Problem source

Let $y=\mathrm{f}(x)$, $(0\leqslant x\leqslant a)$, be a continuous curve lying in the first quadrant and passing through the origin.
Suppose that, for each non-negative value of $y$ with $0\leqslant y\leqslant\mathrm{f}(a)$, there is \textit{exactly} one value of $x$ such that $\mathrm{f}(x)=y$; thus we may write $x=\mathrm{g}(y)$, for a suitable function $\mathrm{g}.$ 
For $0\leqslant s\leqslant a,$ $0\leqslant t\leqslant \mathrm{f}(a)$, define 
\[
\mathrm{F}(s)=\int_{0}^{s}\mathrm{f}(x)\,\mathrm{d}x,\qquad\mathrm{G}(t)=\int_{0}^{t}\mathrm{g}(y)\,\mathrm{d}y.
\]
By a geometrical argument, show that 
\[
\mathrm{F}(s)+\mathrm{G}(t)\geqslant st.\tag{*}
\]
When does equality occur in $(*)$?
Suppose that $y=\sin x$ and that the ranges of $x,y,s,t$ are restricted to $0\leqslant x\leqslant s\leqslant\frac{1}{2}\pi,$ $0\leqslant y\leqslant t\leqslant1$.
By considering $s$ such that the equality holds in $(*)$, show that
\[
\int_{0}^{t}\sin^{-1}y\,\mathrm{d}y=t\sin^{-1}t-\left(1-\cos(\sin^{-1}t)\right).
\]
Check this result by differentiating both sides with respect to $t$.

Solution source

\begin{center}
\begin{tikzpicture}[scale=2]
    \draw[->] (-.1, 0) -- (3, 0);
    \draw[->] (0,-.1) -- (0,3);

    \node at (3,0) [right] {$x$};
    \node at (0,3) [above] {$y$};
    \node at (3,3) [above] {$y = f(x)$};

    \draw[domain = 0:3, samples=180, variable = \x]  plot ({\x},{\x + 0.14*sin(360*\x) + 0.075 * sin(90*\x)}); 

    \draw (1,0) -- (1, {1 + 0.14 * sin(360) + 0.075 * sin(90)});
    \draw (0,{1.8 + 0.14 * sin(360*1.8) + 0.075 * sin(90*1.8)}) -- (1.8, {1.8 + 0.14 * sin(360*1.8) + 0.075 * sin(90*1.8)});
    \draw[dashed] (1,0) -- (1, {1.8 + 0.14 * sin(360*1.8) + 0.075 * sin(90*1.8)}) -- (1.8, {1.8 + 0.14 * sin(360*1.8) + 0.075 * sin(90*1.8)});

    \fill [blue, opacity = 0.1, domain = 0:1, samples=180, variable = \x]
      (0, 0)

—————

Task set
1. In the integral problem, what curve is assumed when the ranges of x, y, s and t are restricted?
2. Pick up the integral problem's solution source from where it stops and continue writing it.

Records:
—————

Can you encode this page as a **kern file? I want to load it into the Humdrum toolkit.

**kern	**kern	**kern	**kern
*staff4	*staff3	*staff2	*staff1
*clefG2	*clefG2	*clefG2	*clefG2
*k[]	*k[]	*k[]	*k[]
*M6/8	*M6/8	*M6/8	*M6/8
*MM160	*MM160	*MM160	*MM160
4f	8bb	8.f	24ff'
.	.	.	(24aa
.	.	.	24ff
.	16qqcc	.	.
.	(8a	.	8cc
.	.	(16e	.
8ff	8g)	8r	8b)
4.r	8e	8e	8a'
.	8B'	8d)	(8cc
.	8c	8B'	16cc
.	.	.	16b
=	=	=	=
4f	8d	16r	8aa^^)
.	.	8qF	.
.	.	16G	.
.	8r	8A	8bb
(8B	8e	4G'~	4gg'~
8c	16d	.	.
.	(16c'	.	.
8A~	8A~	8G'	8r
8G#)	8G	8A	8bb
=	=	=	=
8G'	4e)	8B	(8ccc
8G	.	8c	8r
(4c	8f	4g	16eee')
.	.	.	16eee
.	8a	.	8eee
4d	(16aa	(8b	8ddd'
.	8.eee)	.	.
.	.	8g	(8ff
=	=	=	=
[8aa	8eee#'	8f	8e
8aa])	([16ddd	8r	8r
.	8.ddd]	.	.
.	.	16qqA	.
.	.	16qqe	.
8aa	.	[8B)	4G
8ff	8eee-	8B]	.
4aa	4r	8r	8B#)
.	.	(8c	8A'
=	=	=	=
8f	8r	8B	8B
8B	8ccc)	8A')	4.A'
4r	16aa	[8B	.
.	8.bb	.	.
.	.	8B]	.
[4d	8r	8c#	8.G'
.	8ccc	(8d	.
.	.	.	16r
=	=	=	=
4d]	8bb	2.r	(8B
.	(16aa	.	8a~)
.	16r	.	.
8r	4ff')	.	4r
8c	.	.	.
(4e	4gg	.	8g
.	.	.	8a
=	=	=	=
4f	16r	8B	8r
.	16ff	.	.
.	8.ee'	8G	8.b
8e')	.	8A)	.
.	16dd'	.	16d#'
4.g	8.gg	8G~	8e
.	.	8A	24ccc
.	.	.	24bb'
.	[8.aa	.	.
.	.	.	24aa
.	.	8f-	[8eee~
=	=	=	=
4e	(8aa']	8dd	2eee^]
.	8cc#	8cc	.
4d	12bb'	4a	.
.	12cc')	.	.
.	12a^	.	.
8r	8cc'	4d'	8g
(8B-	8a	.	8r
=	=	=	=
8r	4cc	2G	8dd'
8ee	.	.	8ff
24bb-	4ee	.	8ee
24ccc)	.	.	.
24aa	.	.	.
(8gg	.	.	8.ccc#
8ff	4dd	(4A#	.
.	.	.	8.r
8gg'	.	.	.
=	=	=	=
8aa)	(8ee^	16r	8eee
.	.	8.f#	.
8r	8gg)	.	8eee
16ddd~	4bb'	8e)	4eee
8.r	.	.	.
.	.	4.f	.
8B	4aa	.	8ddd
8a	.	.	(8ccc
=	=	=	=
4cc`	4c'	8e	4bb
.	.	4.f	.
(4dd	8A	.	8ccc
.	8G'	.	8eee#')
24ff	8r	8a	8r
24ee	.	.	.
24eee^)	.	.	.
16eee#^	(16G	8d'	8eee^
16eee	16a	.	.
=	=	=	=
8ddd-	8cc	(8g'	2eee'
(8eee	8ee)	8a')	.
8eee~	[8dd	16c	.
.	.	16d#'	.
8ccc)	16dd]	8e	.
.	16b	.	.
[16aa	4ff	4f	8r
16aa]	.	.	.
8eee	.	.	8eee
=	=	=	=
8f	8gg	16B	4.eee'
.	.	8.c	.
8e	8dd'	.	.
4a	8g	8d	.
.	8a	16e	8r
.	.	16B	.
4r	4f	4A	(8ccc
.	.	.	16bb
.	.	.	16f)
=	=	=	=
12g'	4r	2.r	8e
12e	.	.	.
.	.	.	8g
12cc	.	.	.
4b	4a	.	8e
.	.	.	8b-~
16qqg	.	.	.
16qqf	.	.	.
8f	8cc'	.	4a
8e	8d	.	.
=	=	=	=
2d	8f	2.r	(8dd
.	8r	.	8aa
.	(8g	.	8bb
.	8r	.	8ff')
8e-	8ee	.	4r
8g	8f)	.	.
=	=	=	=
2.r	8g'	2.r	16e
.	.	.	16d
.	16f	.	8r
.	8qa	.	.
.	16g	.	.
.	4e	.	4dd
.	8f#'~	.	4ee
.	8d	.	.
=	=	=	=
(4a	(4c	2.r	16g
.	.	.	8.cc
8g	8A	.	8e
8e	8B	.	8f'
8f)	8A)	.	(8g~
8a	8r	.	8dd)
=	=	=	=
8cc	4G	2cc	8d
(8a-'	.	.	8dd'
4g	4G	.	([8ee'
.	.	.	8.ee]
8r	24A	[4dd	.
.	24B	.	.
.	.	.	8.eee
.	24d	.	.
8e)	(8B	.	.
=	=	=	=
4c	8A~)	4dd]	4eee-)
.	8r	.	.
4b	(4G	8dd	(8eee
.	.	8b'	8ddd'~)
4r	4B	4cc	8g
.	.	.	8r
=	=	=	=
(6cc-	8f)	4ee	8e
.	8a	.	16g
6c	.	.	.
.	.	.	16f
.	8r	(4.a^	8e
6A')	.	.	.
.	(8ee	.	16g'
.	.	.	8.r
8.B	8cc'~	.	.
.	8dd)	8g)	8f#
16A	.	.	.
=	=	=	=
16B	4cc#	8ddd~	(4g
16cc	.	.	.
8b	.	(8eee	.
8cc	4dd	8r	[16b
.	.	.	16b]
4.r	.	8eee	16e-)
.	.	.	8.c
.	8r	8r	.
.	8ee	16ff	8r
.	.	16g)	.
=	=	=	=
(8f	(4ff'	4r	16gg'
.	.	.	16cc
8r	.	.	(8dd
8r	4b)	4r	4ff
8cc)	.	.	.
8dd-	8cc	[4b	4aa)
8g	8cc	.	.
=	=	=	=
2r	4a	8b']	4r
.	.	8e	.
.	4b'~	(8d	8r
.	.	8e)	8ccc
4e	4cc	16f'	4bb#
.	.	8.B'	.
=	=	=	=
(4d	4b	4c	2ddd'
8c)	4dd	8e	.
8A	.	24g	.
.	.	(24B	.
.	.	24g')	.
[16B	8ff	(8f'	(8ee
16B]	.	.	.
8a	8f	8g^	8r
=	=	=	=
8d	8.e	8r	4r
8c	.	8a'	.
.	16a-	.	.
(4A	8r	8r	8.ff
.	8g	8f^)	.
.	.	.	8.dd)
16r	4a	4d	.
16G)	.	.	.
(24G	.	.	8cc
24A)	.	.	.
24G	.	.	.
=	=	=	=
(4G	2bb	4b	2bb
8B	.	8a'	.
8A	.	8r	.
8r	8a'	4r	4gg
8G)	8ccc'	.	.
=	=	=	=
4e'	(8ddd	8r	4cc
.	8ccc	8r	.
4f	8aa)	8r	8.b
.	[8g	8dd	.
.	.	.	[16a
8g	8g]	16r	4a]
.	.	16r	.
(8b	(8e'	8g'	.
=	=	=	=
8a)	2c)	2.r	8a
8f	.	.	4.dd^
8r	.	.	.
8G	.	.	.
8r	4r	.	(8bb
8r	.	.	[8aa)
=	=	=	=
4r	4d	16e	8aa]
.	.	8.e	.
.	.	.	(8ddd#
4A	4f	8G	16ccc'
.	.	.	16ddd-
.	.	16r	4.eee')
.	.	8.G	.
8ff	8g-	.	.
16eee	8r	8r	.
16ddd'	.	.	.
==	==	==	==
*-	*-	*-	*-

—————

Responses in order
1. The curve is y = sin x.

2.
      -- plot ({\x},{\x + 0.14*sin(360*\x) + 0.075 * sin(90*\x)})
      -- (1, 0)
      -- cycle;

    \fill [red, opacity = 0.1, domain = 0:1.8, samples=180, variable = \x]
      (0, 0)
      -- plot ({\x},{\x + 0.14*sin(360*\x) + 0.075 * sin(90*\x)})
      -- (0,{1.8 + 0.14 * sin(360*1.8) + 0.075 * sin(90*1.8)})
      -- cycle;
\end{tikzpicture}
\end{center}

The blue area is $F(s)$ the red area is $G(t)$, the dashed rectangle (which is a subset of the red and blue areas) has area $st$ therefore $F(s) + G(t) \geq st$. Equality holds if $f(s) = t$.

\begin{align*}
&& \int_0^t \sin^{-1} y \d y + \int_0^{\sin^{-1} t} \sin x \d x &= t \sin^{-1} t \\
\Rightarrow && \int_0^t \sin^{-1} y \d y &= t \sin^{-1} t - \left [ -\cos (x)  \right]_0^{\sin^{-1} t} \\
&&&= t \sin^{-1} t - (1- \cos (\sin^{-1} t))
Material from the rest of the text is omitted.